*** RAW DATA ***
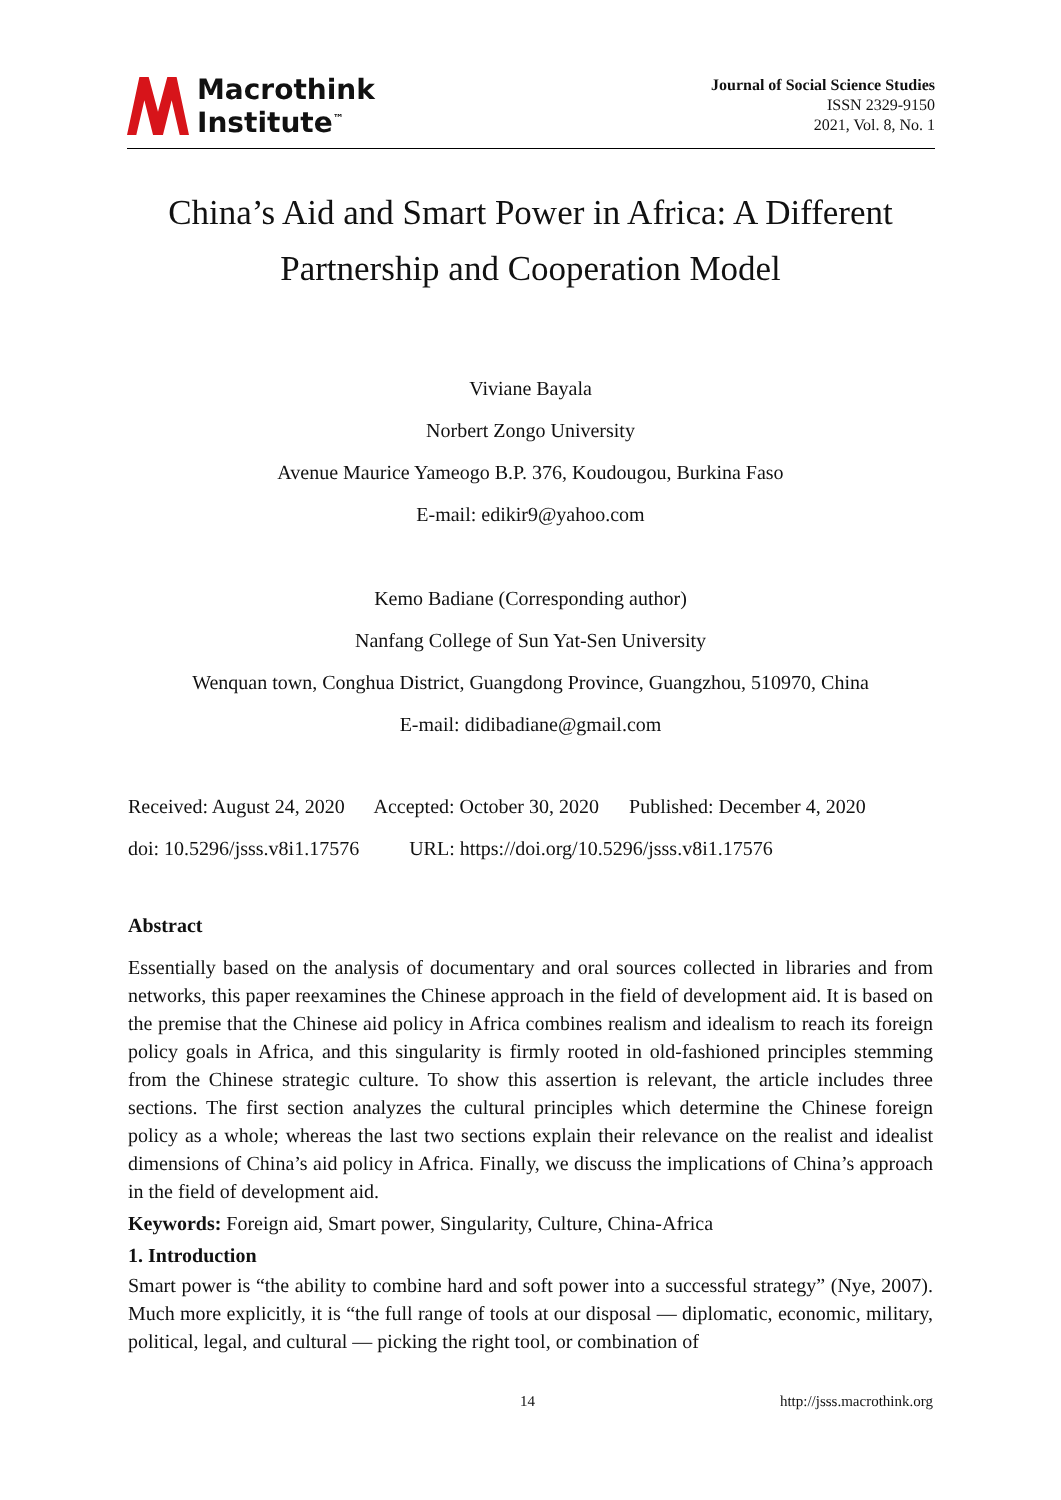Macrothink
Institute<sup>™</sup>
Journal of Social Science Studies
ISSN 2329-9150
2021, Vol. 8, No. 1
China’s Aid and Smart Power in Africa: A Different Partnership and Cooperation Model
Viviane Bayala
Norbert Zongo University
Avenue Maurice Yameogo B.P. 376, Koudougou, Burkina Faso
E-mail: edikir9@yahoo.com
Kemo Badiane (Corresponding author)
Nanfang College of Sun Yat-Sen University
Wenquan town, Conghua District, Guangdong Province, Guangzhou, 510970, China
E-mail: didibadiane@gmail.com
Received: August 24, 2020 Accepted: October 30, 2020 Published: December 4, 2020
doi: 10.5296/jsss.v8i1.17576 URL: https://doi.org/10.5296/jsss.v8i1.17576
Abstract
Essentially based on the analysis of documentary and oral sources collected in libraries and from networks, this paper reexamines the Chinese approach in the field of development aid. It is based on the premise that the Chinese aid policy in Africa combines realism and idealism to reach its foreign policy goals in Africa, and this singularity is firmly rooted in old-fashioned principles stemming from the Chinese strategic culture. To show this assertion is relevant, the article includes three sections. The first section analyzes the cultural principles which determine the Chinese foreign policy as a whole; whereas the last two sections explain their relevance on the realist and idealist dimensions of China’s aid policy in Africa. Finally, we discuss the implications of China’s approach in the field of development aid.
Keywords: Foreign aid, Smart power, Singularity, Culture, China-Africa
1. Introduction
Smart power is “the ability to combine hard and soft power into a successful strategy” (Nye, 2007). Much more explicitly, it is “the full range of tools at our disposal — diplomatic, economic, military, political, legal, and cultural — picking the right tool, or combination of
14 http://jsss.macrothink.org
***
■ EXERCISE PROMPT ■
Only the line with "1. Introduction" and those preceding it, back to the first line of the entries, should be repeated exactly, without pictures.

■ ANSWER SPACE ■
Macrothink
Institute<sup>™</sup>
Journal of Social Science Studies
ISSN 2329-9150
2021, Vol. 8, No. 1
China’s Aid and Smart Power in Africa: A Different Partnership and Cooperation Model
Viviane Bayala
Norbert Zongo University
Avenue Maurice Yameogo B.P. 376, Koudougou, Burkina Faso
E-mail: edikir9@yahoo.com
Kemo Badiane (Corresponding author)
Nanfang College of Sun Yat-Sen University
Wenquan town, Conghua District, Guangdong Province, Guangzhou, 510970, China
E-mail: didibadiane@gmail.com
Received: August 24, 2020 Accepted: October 30, 2020 Published: December 4, 2020
doi: 10.5296/jsss.v8i1.17576 URL: https://doi.org/10.5296/jsss.v8i1.17576
Abstract
Essentially based on the analysis of documentary and oral sources collected in libraries and from networks, this paper reexamines the Chinese approach in the field of development aid. It is based on the premise that the Chinese aid policy in Africa combines realism and idealism to reach its foreign policy goals in Africa, and this singularity is firmly rooted in old-fashioned principles stemming from the Chinese strategic culture. To show this assertion is relevant, the article includes three sections. The first section analyzes the cultural principles which determine the Chinese foreign policy as a whole; whereas the last two sections explain their relevance on the realist and idealist dimensions of China’s aid policy in Africa. Finally, we discuss the implications of China’s approach in the field of development aid.
Keywords: Foreign aid, Smart power, Singularity, Culture, China-Africa
1. Introduction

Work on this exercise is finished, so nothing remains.